Samstagabend – Eben Zwischentöne spielen auch in der Rezeption von Texten eine wesentliche Rolle. Besonders zutage treten sie, wenn man denselben Text einmal selbst liest, einmal jemand anders lesen lässt. Bei der Lesebühne DEO (Abkürzung für „Des Esels Ohr“, Latein für Gott und Kurzform eines beliebten Hygieneartikels) tun dies gleich drei Autorinnen, nämlich Franziska Hauser, Susanne Schirdewahn und Barbara Weitzel. Und das ab 20 Uhr im hygienisch einwandfreien Livestream und bei gutem Wetter vom Dach der Werketage mit göttlicher Kulisse: Berlin.
Sonntagmorgen – Die Berliner Kulisse von unten sieht man beim Sonntagsspaziergang, etwa durch die Galerien der Stadt. Die öffnen nämlich fortan an je einem Sonntag im Monat von 11 bis 17 Uhr und sorgen somit nicht nur für besonders inspirierte Freizeit. Verteilt sich dieselbe Menge Menschen, die bei Sonnenschein sowieso nicht in den heimischen Wänden bleiben, auf mehr verfügbare Räume, stehen sie am Ende insgesamt etwas weiter voneinander entfernt. Hier entlang zur Liste der teilnehmenden Galerien.
Sonntagmittag – Einen ähnlich entzerrenden Effekt können auch Grünanlagen fernab des Stadtkerns liefern, etwa die beiden Erhebungen des Hahnebergs, die nicht nur eine Handvoll gesunder Höhenmeter, sondern auch eine der besten Aussichten auf die Berliner Skyline bieten. Oder die Marzahner Gärten der Welt, mit dem stadtgrößten Irrgarten (1200 immergrüne Eiben, 2000 Quadratmeter) nach barockem Vorbild des Londoner Hampton Court Maze. Wer nicht ganz so weit, aber dennoch raus will, findet auch auf innerstädtischen Friedhöfen etwas Ruhe. Auf denen vor dem Halleschen Tor etwa ruhen u.a. E.T.A. Hoffmann, Fanny Hensel und Felix Mendelssohn Bartholdy.
Sonntagabend – Eines muss man virtuellen Ausstellungen zugute halten: Man muss sich nicht nur nicht selbst bewegen, man kommt mühelos auch viel weiter als mit den Öffis. Wie wäre es mit einem Abstecher zum Beispiel nach Karlsruhe?
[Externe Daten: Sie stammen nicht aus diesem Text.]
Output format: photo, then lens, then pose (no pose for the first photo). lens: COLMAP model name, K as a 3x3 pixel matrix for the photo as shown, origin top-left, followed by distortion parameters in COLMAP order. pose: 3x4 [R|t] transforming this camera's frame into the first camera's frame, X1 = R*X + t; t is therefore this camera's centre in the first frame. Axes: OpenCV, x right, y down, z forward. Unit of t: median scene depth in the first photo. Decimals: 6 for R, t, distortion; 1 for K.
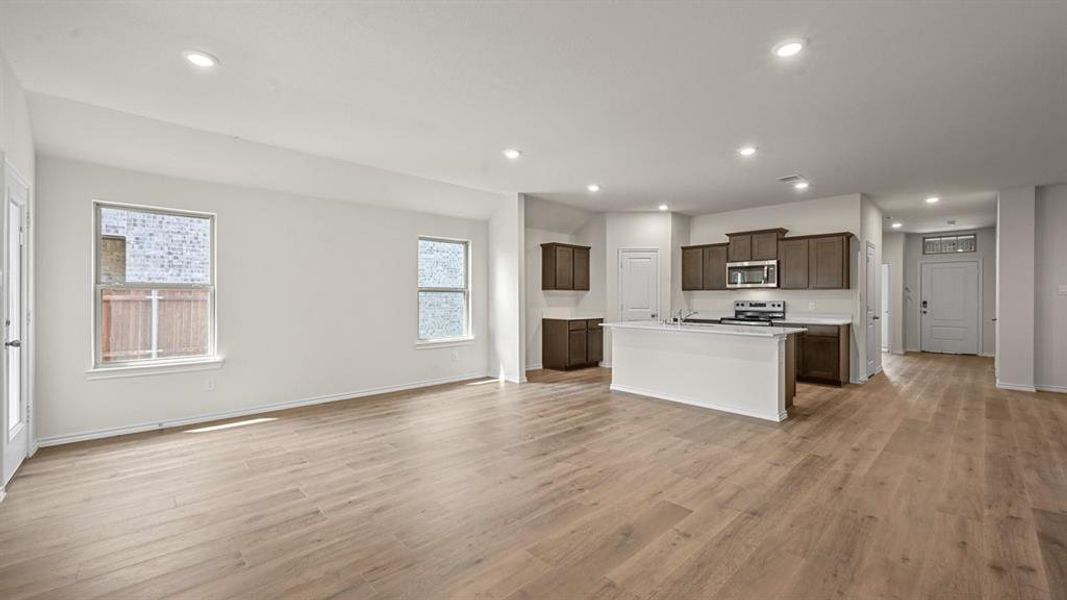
lens RADIAL K [[420.9, 0, 531.3], [0, 420.9, 295.9], [0, 0, 1]] dist [-0.001212, -0.000039]
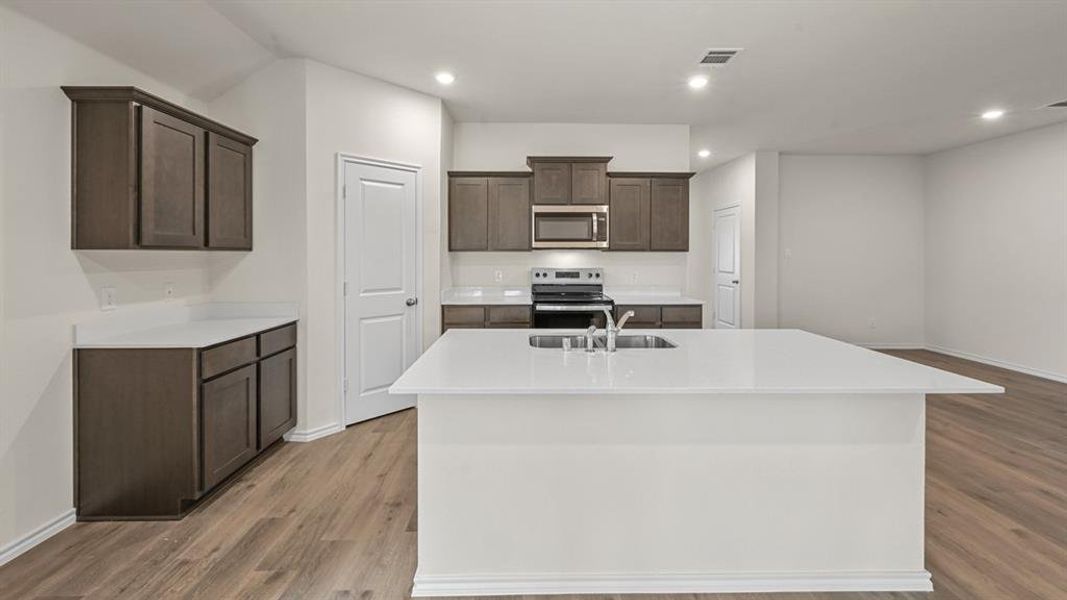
lens RADIAL K [[423.5, 0, 530.2], [0, 423.5, 255.3], [0, 0, 1]] dist [-0.000698, -0.000189]
pose [[0.671250, -0.004746, 0.741216, 0.021803], [-0.002092, 0.999963, 0.008297, -0.013159], [-0.741228, -0.007120, 0.671216, 0.594738]]
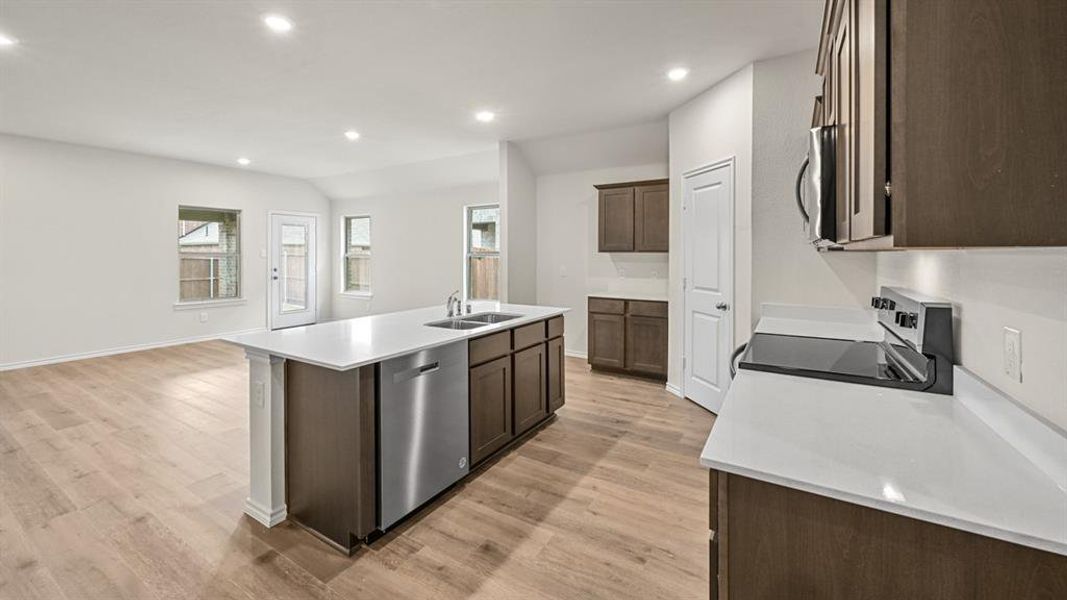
lens RADIAL K [[423.5, 0, 530.2], [0, 423.5, 255.3], [0, 0, 1]] dist [-0.000698, -0.000189]
pose [[0.268406, -0.004234, -0.963297, 0.701126], [0.000797, 0.999991, -0.004173, -0.007453], [0.963306, 0.000352, 0.268407, 0.708309]]
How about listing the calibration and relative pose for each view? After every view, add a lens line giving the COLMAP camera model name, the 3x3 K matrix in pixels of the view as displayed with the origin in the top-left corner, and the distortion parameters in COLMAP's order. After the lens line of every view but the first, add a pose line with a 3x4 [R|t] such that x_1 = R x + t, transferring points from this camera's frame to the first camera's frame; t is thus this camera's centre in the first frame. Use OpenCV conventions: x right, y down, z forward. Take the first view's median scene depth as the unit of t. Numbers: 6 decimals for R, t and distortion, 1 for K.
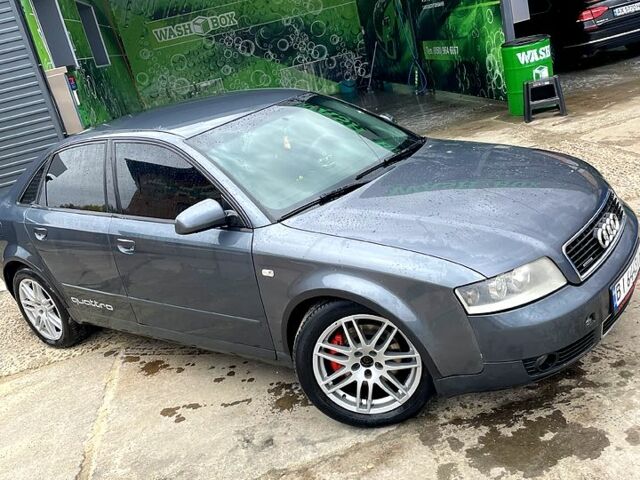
lens RADIAL K [[581.0, 0, 320.0], [0, 581.0, 240.0], [0, 0, 1]] dist [0.031676, -0.008627]
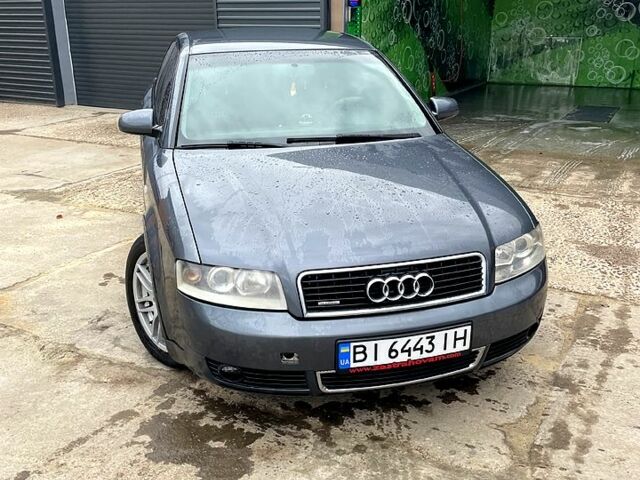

Das ZKM hat seine virtuellen Tore schon seit Freitag geöffnet und weil es das ZKM ist, also die vorzeige-Medienkunst-Institution Deutschlands, darf man durchaus einen besonders bewussten Tief- und Umgang mit den digitalen Techniken erwarten. Das Programm zum Wochenendeende folgt dem Credo: „Eine neue Erdpolitik verlangt auch eine neue Ausstellungspolitik“ und lässt, neben Chef Peter Weibel und Starphilosoph Bruno Latour etwa den Nobelpreisträger und Astrophysiker Adam G. Riess zu Wort kommen, dessen galaktische Supernova-Forschung alles irdische Geschehen in einen, bescheiden ausgedrückt, etwas weiteren Kontext rückt.